I am now slowly warming up to the idea of setting up a donation page. Passively, at best. Where my friends (and family) who love and support me can do their best to ease their minds about my impending homelessness and ballsy-as-shit (or stupid, TBD) decision to quit everything and leave all comforts behind to find my place in this world. That's right, I'm self-proclaiming it is ballsy as shit, because the more they talk about the realities of it the more my mind panics and I go OH GOD WHAT AM I ABOUT TO DO? And maybe I should stay just one more year?!  In a year, I could pay off credit cards and have a better nest to fall back on, should I not be able to find a new city and a new job in time (before my (in process) savings runs out). I'm saving as hard as I can right now, but just a few extra months at work and a couple more commission checks would make a huge difference. If I postponed, it would be the more responsible thing to do (in a fairly irresponsible situation). It would ease their worries about my well-being - which, until then, I didn't even realize was a thing.
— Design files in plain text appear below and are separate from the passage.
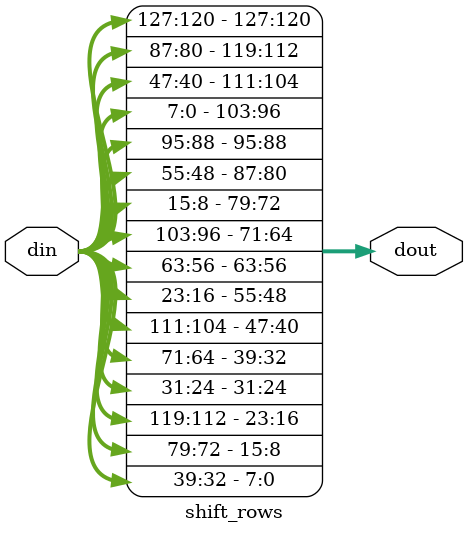
<source format=v>
module shift_rows(din, dout);

input [127:0] din;
output [127:0] dout;

// ShiftRows mapping using assign statements
assign dout[127:120] = din[127:120];
assign dout[119:112] = din[87:80];
assign dout[111:104] = din[47:40];
assign dout[103:96]  = din[7:0];

assign dout[95:88]   = din[95:88];
assign dout[87:80]   = din[55:48];
assign dout[79:72]   = din[15:8];
assign dout[71:64]   = din[103:96];

assign dout[63:56]   = din[63:56];
assign dout[55:48]   = din[23:16];
assign dout[47:40]   = din[111:104];
assign dout[39:32]   = din[71:64];

assign dout[31:24]   = din[31:24];
assign dout[23:16]   = din[119:112];
assign dout[15:8]    = din[79:72];
assign dout[7:0]     = din[39:32];

endmodule


</source>
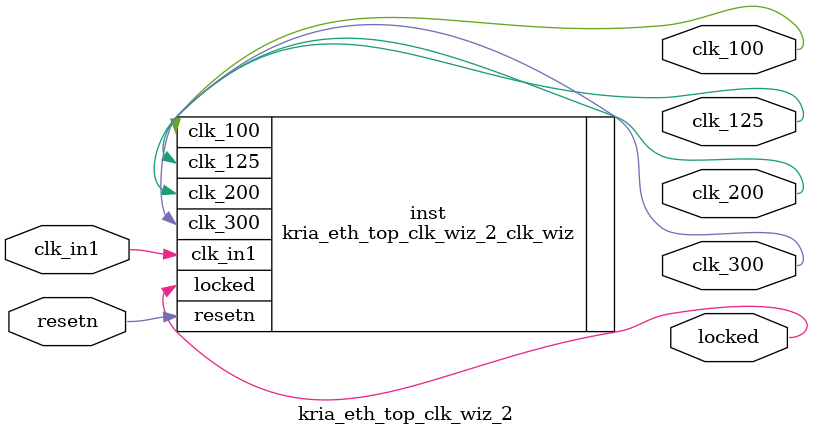
<source format=v>


`timescale 1ps/1ps

(* CORE_GENERATION_INFO = "kria_eth_top_clk_wiz_2,clk_wiz_v6_0_11_0_0,{component_name=kria_eth_top_clk_wiz_2,use_phase_alignment=false,use_min_o_jitter=false,use_max_i_jitter=false,use_dyn_phase_shift=false,use_inclk_switchover=false,use_dyn_reconfig=false,enable_axi=0,feedback_source=FDBK_AUTO,PRIMITIVE=MMCM,num_out_clk=4,clkin1_period=40.000,clkin2_period=10.0,use_power_down=false,use_reset=true,use_locked=true,use_inclk_stopped=false,feedback_type=SINGLE,CLOCK_MGR_TYPE=NA,manual_override=false}" *)

module kria_eth_top_clk_wiz_2 
 (
  // Clock out ports
  output        clk_200,
  output        clk_125,
  output        clk_300,
  output        clk_100,
  // Status and control signals
  input         resetn,
  output        locked,
 // Clock in ports
  input         clk_in1
 );

  kria_eth_top_clk_wiz_2_clk_wiz inst
  (
  // Clock out ports  
  .clk_200(clk_200),
  .clk_125(clk_125),
  .clk_300(clk_300),
  .clk_100(clk_100),
  // Status and control signals               
  .resetn(resetn), 
  .locked(locked),
 // Clock in ports
  .clk_in1(clk_in1)
  );

endmodule

</source>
And ease my mind, which is growing with steady concern directly paralleling the voiced concerns of others.

Maybe if I just stay and extra seven months... I contemplate.

But I sat at work today, staring at my computer, aware that, as it is the first day of June, I have officially three months until I am homeless - should I choose to be. And even then, it seems too far away. Next spring would be better, I think to myself; heading into the warmth, versus leaving this fall, heading into the cold. But I think about the prospect of another snowy winter, stuck at the same job, in the same house, doing the same old thing and I can't imagine the toll that would take on me. I think it might swollow me whole. And from that, I realized that I'm certain of it now: it is time to go - ready or not, financially under-prepared or not. I'm going to do my damnest to make this work, because I have to make it work. It feels like now or never - and never isn't an option because I take a long time to make a decision, but once it is made, I rarely go back: I believe my decision has been cemented in the form of progression. I have to fucking do this, ready or not - all I can give it is all that I have and hope for the best.

I have to try. Worry or not. The time is now

Friday, May 15, 2015

108 Days

I have no idea what I'm doing!

These words, the idea; it keeps ringing through my head, particularly today. Earlier today, I went and purchased my new home for a solid deal of 42 dollars. And a brand new bed (read: self-inflating sleeping pad) - also on sale. Thanks REI Anniversary sale! My Amazon wish list continues to grow as well, as I tag things I think of in the moment that maybe I'll need for this adventure. (Stun gun included.) I also began to look up some camp sites (after reviewing my finances) and realized camp sites are more expensive than I thought. I may be squatting in more Wal-Mart parking lots than originally anticipated. $28 for one night of tenting at a KOA? I'm going to need to take a really, really long flip-flop laden shower and befriend a BBQing old couple to justify that cost.

I also figured out that my Mazda3 (manual) hatchback will probably suck in around $200 worth of gas per week if I keep moving. Sorry, Earth. And then there's food; food should be interesting to come by, but I found a sturdy, cheap sterno stove, so at least there's that. (I'm sensing a lot of fried eggs in my future.) But what happens when I run out of eggs in the middle of South Dakota? Can I use Tinder in a pinch? I'm picturing my Craig's List Ad/Tinder Profile already:

Rolling Stone Seeks Evening Companion and Free Hamburger (mainly just the burger)

Seems legit. Anyway, the preparations have now begun outside of just my head and simply researching. I have 108 days left before I become voluntarily homeless, traveling the country and living out of my car. Just over 15 weeks - that's it: Three months and two weeks. This is happening. It's happening, it's happening. And now I have my vaga-house and my vaga-bed.